Hulu’s new romantic comedy Happiest Season is not only a cute romp that’s perfect for starting off the holiday season, but it’s also one of the few in its genre to focus on LGBTQ+ characters. Aside from being a step in the right direction for representation, the film definitely hits all the right romantic comedy beats: it’s got a fun, festive vibe and features a supporting cast that includes the typically wonderful Dan Levy. But if you ask me, it ends with the wrong couple getting together. The central relationship between Abby (Kristen Stewart) and Harper (Mackenzie Davis) seems pretty toxic, and Harper’s cute ex Riley (Aubrey Plaza) would have been a much better match for Abby.
Happiest Season follows girlfriends Abby and Harper as they visit Harper’s parents’ house for Christmas. The catch is that Harper isn’t out to her parents yet, so she and Abby have to pretend to be platonic roommates, something Harper doesn’t even tell Abby until they’re about to arrive. She essentially begs Abby – who was initially planning on using the trip to propose — to get back in the closet, a painful experience for someone hoping to be openly acknowledged by the person they love.
“Small moments like Riley and Abby bonding at a bar or sharing a drink at a Christmas party are sweet, understated, and so much more romantic than any scene between Abby and Harper.”
This request might be understandable if Harper was a good partner to Abby throughout the rest of the movie. But instead, she spends the trip completely sidelining Abby’s emotions in favor of her own. Harper forces Abby to go to the mall with her horrendously rude sister Sloane (Alison Brie) all by herself, and doesn’t even defend Abby when her whole family assumes she’s a shoplifter after Sloane’s kids play a prank on her. She also constantly ignores Abby in favor of hanging with her high school boyfriend, and then, for some reason, yells at Abby for texting her to make sure she’s OK after getting home late. Even though they eventually reconcile, it seems like Abby is way too willing to sacrifice her happiness to make Harper comfortable. That’s not exactly the stuff of romantic comedy dreams.

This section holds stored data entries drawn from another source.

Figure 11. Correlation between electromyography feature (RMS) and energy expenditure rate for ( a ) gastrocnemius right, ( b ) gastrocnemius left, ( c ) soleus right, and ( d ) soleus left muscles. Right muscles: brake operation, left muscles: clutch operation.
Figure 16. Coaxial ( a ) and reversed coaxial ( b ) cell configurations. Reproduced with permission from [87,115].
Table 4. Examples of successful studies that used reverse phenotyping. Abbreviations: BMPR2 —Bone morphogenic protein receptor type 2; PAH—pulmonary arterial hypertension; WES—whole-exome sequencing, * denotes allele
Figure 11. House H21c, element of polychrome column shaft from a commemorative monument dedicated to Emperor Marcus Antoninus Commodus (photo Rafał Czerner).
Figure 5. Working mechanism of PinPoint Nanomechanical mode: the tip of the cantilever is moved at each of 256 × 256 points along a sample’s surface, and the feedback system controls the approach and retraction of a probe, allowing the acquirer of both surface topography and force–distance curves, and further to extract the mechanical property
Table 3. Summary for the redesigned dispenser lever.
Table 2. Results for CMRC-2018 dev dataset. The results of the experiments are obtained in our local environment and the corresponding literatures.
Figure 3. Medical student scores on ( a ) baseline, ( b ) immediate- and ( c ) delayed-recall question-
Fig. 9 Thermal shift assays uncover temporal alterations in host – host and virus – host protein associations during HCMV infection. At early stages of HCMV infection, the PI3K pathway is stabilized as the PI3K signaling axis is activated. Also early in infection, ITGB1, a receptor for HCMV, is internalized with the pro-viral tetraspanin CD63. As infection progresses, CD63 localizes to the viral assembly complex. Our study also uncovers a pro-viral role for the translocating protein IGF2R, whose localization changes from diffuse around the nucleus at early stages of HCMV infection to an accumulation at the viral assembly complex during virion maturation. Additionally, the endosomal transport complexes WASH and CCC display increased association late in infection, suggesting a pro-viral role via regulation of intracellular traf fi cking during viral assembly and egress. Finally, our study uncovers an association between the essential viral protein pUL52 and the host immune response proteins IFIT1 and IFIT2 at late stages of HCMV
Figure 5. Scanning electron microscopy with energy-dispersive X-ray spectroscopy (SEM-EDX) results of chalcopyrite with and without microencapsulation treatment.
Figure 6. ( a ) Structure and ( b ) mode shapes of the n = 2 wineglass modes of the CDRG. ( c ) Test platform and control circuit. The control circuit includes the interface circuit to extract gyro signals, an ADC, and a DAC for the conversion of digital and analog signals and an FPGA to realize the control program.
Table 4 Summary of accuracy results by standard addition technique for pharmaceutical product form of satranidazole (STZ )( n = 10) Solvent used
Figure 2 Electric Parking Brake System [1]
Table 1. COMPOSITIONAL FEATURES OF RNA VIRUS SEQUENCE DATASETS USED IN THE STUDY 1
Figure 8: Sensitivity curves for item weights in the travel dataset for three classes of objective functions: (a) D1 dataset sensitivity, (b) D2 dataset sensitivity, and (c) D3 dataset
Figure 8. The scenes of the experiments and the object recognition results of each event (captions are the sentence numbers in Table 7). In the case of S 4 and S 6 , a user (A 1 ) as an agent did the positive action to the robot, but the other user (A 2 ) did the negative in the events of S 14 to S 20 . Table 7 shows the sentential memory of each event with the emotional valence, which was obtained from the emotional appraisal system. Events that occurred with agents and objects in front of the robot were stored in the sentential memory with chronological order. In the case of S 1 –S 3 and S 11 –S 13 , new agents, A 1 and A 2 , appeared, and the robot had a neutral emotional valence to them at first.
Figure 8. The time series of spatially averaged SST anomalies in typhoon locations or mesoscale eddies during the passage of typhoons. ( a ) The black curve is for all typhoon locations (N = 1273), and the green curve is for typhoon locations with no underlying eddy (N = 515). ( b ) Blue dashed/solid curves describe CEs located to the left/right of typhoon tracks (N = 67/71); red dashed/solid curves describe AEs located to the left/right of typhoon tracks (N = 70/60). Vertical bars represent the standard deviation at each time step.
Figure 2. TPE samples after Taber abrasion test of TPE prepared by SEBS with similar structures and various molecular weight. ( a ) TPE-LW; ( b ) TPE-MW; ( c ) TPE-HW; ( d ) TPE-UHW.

You know who is, though? Riley. Riley can empathize with Abby, because she dated Harper in high school. She had her heart broken when Harper refused to acknowledge their relationship, and then forcibly outed Riley on top of it. Yikes! Small moments like Riley and Abby bonding at a bar or sharing a drink at a Christmas party are sweet, understated, and so much more romantic than any scene between Abby and Harper.
I have to admit that I was hoping for a twist where Abby leaves Harper behind and rides off into the sunset with Riley — and I’m not the only one. I mean, come on, she’s a beautiful, charming doctor who would never ask Abby to hide her identity! It definitely would have been an unconventional ending, but Happiest Season could have pulled it off. Let’s all just cross our fingers that director Clea DuVall follows up on Abby and Riley’s undeniable chemistry in a potential sequel.